WHAT THIS EXERCISE ASKS:
- 1) Answer each question from the equal protection text. Put each on its own line, marked (a), (b) and (c) to match.
(a) Which case is cited for protection against the discriminatory enforcement of facially neutral statutes?
(b) What is the name of the test under which a classification is upheld if it has "a fair and substantial relation to the object of the legislation"?
(c) What was the clause's original purpose?
- 2) Rewrite the paragraph of the equal protection text that begins "However, it has always been recognized" in a shorter form. Keep its main facts.

QUOTED TEXT:
____

Section 1 of the 14th Amendment of the US Constitution provides, in relevant part, that "[n]o State shall * * * deny to any person within its jurisdiction the equal protection of the laws”. This clause was written as part of one of the post-Civil War amendments and its original purpose was to raise the members of the black race, including the then recently emancipated slaves, to a position of equality with whites, and to completely extirpate from State laws any distinction founded upon the criterion of race (see, Palmer v Thompson, 403 US 217, 220; Strauder v West Va., 100 US 303; Ex parte Virginia, 100 US 339). Although its original objective was thus to protect a specific class from State-sponsored discrimination, the Supreme Court of the United States soon held that the broad language of this clause guarantees that all persons, of whatever race, will be protected from State legislation which arbitrarily discriminates against them (see, e.g., Bachtel v Wilson, 204 US 36; Buchanan v Warley, 245 US 60; Alevy v Downstate Med. Center, 39 NY2d 326, 334). The Equal Protection Clause protects citizens not only against the effects of *73State laws which contain invidious distinctions between similarly situated persons, but also against the discriminatory enforcement of facially neutral statutes (see, e.g., Yick Wo v Hopkins, 118 US 356).

However, it has always been recognized that the Fourteenth Amendment permits the States wide discretion in enacting laws which affect some groups of citizens differently than others. The constitutional safeguard is offended only if the classification rests on grounds "wholly irrelevant to the achievement of the State’s objective” (McGowan v Maryland, 366 US 420, 425; see also, Eisenstadt v Baird, 405 US 438, 446-447). Under the traditional "rational-basis” test, a State law which authorizes the disparate treatment of different classes will be upheld if the classification embodied in the law is founded upon some basis "having a fair and substantial relation to the object of the legislation” (Royster Guano Co. v Virginia, 253 US 412, 415; see also, Johnson v Robison, 415 US 361, 374-375; Reed v Reed, 404 US 71, 75-76).

____

ENTRIES PROVIDED:

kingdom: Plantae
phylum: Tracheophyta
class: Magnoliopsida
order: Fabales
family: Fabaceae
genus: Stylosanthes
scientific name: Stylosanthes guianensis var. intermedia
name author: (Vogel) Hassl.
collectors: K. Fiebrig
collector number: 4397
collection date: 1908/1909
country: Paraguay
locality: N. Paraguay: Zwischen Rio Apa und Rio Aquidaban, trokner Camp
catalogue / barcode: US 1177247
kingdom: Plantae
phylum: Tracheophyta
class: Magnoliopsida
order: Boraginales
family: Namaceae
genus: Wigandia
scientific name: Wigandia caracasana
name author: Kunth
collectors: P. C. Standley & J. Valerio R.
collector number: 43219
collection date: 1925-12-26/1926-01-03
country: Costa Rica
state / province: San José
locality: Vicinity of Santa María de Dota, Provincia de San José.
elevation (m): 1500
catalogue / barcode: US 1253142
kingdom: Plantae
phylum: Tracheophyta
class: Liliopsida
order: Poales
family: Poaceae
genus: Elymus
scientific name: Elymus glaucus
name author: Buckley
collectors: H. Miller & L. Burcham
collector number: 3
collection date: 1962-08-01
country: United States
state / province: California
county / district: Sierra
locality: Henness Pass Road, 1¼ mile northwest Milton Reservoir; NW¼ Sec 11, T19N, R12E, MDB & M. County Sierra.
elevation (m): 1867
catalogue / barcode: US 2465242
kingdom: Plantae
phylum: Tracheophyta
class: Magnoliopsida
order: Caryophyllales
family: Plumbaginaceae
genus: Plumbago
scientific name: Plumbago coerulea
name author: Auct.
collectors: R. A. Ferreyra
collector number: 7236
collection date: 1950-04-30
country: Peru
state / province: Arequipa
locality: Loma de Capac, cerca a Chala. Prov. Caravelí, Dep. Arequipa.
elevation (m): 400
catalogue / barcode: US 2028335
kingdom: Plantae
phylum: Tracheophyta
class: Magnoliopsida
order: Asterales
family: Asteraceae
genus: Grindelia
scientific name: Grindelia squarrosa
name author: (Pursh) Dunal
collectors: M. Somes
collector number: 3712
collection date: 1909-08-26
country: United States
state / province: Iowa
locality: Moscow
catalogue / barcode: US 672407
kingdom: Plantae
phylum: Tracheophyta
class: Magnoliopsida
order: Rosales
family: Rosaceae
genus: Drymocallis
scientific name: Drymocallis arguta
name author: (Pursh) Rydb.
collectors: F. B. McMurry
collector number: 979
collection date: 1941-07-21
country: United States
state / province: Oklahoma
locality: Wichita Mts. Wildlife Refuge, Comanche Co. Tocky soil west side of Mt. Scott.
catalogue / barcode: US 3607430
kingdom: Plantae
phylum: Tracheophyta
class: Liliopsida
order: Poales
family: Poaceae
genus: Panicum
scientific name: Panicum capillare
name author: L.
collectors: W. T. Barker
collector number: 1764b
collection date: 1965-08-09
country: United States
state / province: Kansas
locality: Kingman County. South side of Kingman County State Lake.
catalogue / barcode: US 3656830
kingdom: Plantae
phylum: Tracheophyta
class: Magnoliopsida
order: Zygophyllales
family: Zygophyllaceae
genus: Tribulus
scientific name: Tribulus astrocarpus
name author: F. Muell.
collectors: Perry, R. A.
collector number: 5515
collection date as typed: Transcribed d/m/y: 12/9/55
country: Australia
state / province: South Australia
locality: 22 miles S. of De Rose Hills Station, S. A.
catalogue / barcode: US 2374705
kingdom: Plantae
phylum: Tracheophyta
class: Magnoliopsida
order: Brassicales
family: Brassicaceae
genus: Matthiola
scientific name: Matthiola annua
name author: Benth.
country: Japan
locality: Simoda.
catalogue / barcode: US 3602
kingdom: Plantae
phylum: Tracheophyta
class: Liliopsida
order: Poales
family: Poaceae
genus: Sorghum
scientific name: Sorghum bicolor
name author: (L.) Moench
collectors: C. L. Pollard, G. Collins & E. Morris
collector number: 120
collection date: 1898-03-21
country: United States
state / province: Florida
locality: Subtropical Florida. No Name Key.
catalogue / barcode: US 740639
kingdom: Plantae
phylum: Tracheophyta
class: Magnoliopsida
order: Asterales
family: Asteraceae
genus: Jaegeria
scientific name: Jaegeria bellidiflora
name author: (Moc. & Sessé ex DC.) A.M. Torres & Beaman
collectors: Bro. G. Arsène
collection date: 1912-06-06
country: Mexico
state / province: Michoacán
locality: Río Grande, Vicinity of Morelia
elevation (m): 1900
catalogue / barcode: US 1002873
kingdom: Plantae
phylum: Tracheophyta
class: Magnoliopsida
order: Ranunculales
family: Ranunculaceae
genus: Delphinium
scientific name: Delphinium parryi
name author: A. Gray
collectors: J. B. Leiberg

____

FINAL RESULTS:
- 1)
(a) Yick Wo v Hopkins, 118 US 356.
(b) The traditional "rational-basis" test.
(c) To raise members of the black race, including the then recently emancipated slaves, to equality with whites, and to remove from State laws every distinction based on race.

- 2) The Fourteenth Amendment gives the States wide discretion to pass laws that affect some groups of citizens differently from others. A classification violates it only if it rests on grounds "wholly irrelevant to the achievement of the State's objective" (McGowan v Maryland). Under the traditional "rational-basis" test, a law that treats classes differently is upheld if the classification has "a fair and substantial relation to the object of the legislation" (Royster Guano Co. v Virginia).